Зиминчиха рассказывает: отец на этом прекратил расспросы. Задумался и ночью все думал, ворочался в постели, вздыхал, а потом велел жене: «Будем Ваньку исподволь сватать. Подошли ты завтра к Ольге соседскую бабку, она хоть и шепелявая, а по таким делам ходок. Она толку добьется. Завтра же пошли. Нам ждать нельзя, того и гляди в кулаки запишут».
Выплакалась Зиминчиха, выговорилась до того, что совсем обессилела. Сидит вздыхает:
— Что еще будет, как сам узнает. Ох…
— А он где?
— В сельсовет ушел. Я еще коров доила, прибежали за ним. Тоже доброго не жди.

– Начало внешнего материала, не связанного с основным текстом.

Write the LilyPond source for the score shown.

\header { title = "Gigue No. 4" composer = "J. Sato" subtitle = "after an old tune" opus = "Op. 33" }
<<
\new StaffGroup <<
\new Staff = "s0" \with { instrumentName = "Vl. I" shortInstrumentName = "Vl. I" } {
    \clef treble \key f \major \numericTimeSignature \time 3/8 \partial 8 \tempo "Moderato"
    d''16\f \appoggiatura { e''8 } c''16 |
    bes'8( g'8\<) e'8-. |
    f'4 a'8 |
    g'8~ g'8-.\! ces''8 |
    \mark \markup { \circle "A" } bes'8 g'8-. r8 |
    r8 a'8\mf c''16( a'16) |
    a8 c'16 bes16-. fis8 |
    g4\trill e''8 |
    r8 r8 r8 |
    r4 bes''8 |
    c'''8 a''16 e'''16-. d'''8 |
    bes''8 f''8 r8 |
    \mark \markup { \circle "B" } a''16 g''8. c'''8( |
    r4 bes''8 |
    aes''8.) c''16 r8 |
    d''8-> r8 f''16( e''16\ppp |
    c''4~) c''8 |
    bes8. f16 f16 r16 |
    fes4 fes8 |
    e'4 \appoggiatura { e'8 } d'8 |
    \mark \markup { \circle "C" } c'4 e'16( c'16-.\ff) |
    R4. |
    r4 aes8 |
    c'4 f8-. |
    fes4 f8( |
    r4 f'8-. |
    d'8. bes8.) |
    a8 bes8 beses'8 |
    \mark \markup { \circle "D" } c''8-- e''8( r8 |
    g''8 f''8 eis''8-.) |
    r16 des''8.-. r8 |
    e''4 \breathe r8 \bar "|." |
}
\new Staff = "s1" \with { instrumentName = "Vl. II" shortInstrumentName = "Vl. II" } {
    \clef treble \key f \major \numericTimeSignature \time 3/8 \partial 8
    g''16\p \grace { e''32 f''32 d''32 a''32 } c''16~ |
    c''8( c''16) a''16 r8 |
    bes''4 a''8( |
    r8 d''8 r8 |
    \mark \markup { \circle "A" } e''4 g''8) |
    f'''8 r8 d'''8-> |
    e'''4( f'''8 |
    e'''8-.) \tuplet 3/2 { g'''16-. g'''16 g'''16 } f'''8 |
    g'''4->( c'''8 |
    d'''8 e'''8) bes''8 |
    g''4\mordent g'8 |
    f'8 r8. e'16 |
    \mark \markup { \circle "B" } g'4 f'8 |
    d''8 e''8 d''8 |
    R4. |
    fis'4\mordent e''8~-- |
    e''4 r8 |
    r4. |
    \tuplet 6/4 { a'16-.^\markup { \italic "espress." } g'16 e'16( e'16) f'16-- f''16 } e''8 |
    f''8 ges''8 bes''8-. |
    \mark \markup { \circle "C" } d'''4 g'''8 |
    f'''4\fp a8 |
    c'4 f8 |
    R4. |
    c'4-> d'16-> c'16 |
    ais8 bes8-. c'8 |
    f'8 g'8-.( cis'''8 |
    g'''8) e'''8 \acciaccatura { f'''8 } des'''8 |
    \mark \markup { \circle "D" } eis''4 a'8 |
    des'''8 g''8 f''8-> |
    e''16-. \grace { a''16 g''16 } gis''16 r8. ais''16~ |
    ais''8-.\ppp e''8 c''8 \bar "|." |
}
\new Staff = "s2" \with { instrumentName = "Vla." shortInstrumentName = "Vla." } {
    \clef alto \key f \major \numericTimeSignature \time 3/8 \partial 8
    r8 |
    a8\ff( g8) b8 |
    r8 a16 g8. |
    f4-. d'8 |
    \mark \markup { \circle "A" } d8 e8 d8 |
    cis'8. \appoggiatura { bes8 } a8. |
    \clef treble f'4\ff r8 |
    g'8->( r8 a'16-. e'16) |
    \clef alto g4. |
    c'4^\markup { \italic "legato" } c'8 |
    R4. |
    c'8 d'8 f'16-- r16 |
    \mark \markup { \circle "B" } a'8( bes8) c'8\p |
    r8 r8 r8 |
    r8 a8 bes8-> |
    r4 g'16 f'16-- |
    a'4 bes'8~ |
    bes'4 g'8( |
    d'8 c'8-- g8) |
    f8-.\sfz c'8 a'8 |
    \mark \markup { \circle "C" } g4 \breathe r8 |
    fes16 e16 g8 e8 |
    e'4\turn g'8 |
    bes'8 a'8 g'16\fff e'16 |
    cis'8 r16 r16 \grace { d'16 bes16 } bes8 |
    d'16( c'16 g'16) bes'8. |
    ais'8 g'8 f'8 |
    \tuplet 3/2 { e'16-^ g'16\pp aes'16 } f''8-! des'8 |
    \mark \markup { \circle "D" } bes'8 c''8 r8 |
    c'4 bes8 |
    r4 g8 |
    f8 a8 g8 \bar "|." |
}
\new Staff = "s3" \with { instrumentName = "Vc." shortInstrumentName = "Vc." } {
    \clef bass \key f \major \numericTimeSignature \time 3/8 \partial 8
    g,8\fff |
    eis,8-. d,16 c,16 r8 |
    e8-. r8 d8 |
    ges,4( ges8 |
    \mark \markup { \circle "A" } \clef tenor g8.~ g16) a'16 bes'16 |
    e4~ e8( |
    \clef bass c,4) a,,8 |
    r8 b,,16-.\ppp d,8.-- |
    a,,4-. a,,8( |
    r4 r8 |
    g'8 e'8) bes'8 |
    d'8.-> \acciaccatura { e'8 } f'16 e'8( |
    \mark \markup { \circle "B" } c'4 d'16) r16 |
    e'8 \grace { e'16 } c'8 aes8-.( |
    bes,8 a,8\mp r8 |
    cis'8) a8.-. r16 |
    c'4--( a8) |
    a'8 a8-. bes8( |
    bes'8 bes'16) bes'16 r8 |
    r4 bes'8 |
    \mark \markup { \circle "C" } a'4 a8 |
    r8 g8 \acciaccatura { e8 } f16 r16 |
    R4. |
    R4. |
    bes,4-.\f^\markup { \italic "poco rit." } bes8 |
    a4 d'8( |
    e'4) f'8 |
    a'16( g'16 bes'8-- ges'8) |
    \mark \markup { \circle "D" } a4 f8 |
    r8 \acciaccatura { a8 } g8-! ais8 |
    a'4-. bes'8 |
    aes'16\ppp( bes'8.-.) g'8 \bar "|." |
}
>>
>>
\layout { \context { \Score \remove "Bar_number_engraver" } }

Она ушла. Ольга заторопилась в сельсовет.
Там застала одного председателя, Порфирия Ивановича, жилистого одноногого мужика в старой заплатанной солдатской гимнастерке. С высокого крыльца он оглядывал длинную улицу и так морщился, как будто хватил стакан самогону и еще не успел закусить. У него часто бывало такое лицо, хотя все знали, что почти не пьет. Некоторые его за это не любили, но все уважали.

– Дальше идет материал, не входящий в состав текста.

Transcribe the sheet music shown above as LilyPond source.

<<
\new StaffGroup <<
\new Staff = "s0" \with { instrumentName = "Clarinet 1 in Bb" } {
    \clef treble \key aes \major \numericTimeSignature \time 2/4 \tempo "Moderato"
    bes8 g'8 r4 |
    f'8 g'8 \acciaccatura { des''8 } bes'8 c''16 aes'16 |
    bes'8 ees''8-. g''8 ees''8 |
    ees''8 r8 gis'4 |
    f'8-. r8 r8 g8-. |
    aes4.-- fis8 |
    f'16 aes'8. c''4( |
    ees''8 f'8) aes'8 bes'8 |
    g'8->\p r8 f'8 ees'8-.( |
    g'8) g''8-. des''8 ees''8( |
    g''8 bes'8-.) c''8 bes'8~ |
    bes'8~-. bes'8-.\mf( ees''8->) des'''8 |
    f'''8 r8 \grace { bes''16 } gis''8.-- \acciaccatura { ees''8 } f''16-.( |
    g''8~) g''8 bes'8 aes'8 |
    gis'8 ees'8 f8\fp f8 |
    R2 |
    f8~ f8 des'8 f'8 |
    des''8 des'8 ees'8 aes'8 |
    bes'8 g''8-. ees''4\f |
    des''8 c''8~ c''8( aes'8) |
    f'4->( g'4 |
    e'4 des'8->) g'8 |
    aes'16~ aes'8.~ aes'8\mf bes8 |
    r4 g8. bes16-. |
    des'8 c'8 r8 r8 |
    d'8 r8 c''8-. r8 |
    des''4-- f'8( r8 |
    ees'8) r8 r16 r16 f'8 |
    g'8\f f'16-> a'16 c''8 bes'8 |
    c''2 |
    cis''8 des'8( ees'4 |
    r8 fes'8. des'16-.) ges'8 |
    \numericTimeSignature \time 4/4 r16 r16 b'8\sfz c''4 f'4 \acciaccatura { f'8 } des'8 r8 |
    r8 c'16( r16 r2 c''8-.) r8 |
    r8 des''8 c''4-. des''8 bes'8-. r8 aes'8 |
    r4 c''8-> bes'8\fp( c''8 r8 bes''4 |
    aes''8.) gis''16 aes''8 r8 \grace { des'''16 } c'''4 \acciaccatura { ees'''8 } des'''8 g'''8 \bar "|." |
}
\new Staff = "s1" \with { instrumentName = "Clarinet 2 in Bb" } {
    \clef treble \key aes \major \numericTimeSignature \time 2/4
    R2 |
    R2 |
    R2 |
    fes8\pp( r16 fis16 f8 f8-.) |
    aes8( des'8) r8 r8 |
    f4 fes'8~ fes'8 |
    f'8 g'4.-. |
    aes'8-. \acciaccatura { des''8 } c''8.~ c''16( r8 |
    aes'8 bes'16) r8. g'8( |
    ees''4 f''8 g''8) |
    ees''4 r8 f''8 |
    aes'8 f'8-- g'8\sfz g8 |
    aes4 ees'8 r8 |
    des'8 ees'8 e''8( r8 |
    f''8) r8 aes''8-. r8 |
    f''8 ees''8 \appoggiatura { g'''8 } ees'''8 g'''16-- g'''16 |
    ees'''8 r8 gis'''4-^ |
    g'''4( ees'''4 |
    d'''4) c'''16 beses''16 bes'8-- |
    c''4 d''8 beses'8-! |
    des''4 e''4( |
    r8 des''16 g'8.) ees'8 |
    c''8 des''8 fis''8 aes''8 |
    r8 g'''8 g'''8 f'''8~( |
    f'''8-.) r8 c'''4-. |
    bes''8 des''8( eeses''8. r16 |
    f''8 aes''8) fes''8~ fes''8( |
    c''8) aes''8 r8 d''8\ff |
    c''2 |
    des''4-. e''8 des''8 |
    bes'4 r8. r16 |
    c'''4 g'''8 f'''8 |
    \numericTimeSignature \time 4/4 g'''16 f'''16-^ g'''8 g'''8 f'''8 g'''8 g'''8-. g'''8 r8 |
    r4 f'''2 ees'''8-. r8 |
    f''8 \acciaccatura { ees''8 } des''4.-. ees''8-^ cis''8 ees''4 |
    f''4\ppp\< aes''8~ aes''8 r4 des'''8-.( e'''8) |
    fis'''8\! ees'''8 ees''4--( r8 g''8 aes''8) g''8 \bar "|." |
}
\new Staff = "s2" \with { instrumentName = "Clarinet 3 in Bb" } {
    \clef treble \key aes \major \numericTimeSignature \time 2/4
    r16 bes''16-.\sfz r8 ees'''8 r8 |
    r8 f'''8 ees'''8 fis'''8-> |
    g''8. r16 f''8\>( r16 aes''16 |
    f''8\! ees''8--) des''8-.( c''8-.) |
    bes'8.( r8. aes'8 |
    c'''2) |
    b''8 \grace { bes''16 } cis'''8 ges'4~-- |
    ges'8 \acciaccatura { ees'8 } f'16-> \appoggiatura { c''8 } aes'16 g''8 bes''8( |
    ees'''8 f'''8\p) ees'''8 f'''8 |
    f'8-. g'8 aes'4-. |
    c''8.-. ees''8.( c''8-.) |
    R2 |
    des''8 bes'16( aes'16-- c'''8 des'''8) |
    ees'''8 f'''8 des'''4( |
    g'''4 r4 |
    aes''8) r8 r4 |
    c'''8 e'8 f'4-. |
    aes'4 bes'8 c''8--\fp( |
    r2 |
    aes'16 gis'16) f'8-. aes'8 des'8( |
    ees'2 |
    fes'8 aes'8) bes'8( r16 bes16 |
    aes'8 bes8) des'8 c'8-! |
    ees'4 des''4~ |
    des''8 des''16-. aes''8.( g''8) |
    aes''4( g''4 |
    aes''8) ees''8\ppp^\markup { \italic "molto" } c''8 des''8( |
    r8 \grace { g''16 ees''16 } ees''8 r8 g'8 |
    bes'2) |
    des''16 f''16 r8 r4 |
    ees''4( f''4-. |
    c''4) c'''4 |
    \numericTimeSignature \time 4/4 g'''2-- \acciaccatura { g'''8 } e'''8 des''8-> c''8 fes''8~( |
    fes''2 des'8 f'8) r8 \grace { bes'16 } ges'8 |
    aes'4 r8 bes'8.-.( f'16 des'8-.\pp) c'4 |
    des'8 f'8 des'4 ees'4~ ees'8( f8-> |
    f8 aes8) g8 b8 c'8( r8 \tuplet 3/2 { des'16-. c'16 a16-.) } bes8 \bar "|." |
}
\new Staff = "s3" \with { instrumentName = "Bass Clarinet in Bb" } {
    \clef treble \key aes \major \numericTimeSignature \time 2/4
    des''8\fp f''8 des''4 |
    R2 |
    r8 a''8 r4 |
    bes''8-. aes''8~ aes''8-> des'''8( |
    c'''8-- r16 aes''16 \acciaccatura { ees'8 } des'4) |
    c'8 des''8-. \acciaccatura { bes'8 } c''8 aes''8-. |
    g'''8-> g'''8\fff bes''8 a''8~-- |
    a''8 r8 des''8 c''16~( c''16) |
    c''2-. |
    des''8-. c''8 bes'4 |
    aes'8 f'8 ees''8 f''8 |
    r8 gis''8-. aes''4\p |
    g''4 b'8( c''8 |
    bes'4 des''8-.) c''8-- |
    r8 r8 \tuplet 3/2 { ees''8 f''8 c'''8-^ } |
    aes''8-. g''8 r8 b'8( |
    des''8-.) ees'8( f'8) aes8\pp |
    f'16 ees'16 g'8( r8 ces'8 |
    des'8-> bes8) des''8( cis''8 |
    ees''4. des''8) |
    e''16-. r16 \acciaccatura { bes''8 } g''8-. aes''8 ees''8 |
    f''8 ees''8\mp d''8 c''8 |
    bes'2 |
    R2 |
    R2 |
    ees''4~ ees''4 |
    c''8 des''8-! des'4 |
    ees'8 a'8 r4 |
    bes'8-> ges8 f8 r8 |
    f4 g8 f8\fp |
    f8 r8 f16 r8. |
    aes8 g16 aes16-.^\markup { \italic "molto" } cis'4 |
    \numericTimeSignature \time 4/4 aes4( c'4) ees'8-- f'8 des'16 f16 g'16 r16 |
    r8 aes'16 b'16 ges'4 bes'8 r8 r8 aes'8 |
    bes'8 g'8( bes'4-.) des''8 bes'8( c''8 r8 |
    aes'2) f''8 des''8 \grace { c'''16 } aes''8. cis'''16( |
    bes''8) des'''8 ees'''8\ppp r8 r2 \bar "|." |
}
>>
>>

Вместо недостающей ноги у него была деревяшка, окрашенная черной краской и с железным наконечником.
Увидев Ольгу, он сказал:
— Лошадь тебе сейчас будет. До вечера управишься?
— Не знаю.
— Накосили много ли?
— Возов пять будет.
— Успеешь. Вечером приходи, соберем весь актив для серьезного разговора.
Он опустился на лавку, угрожающе выставив свою деревяшку.
«Серьезный разговор, — подумала Ольга, — со мной всякие люди серьезно разговаривают, а я дура дурой…»
Он продолжал:
— Я сегодня вроде попа: кулачков наших исповедоваю, только грехов ихних не прощаю. Этого они у меня не дождутся. Я бы их, чертей, всех подальше бы загнал. Твой хозяин только сейчас ушел. Ох, мужик склизкий! Послушаешь, так он уж давно в социализм врос, как поганый гриб, а на деле саботаж разводит. Я ему задание, а он говорит, что нет у него пшенички, не сеял, видишь, в этом году. Он, сукин кот, картошку сажал и договор заключил с крахмалотерочным заводом. Говорит, завод государственный, стало быть, он чист перед государством. Я его очищу! Прошлогоднего хлеба у него много?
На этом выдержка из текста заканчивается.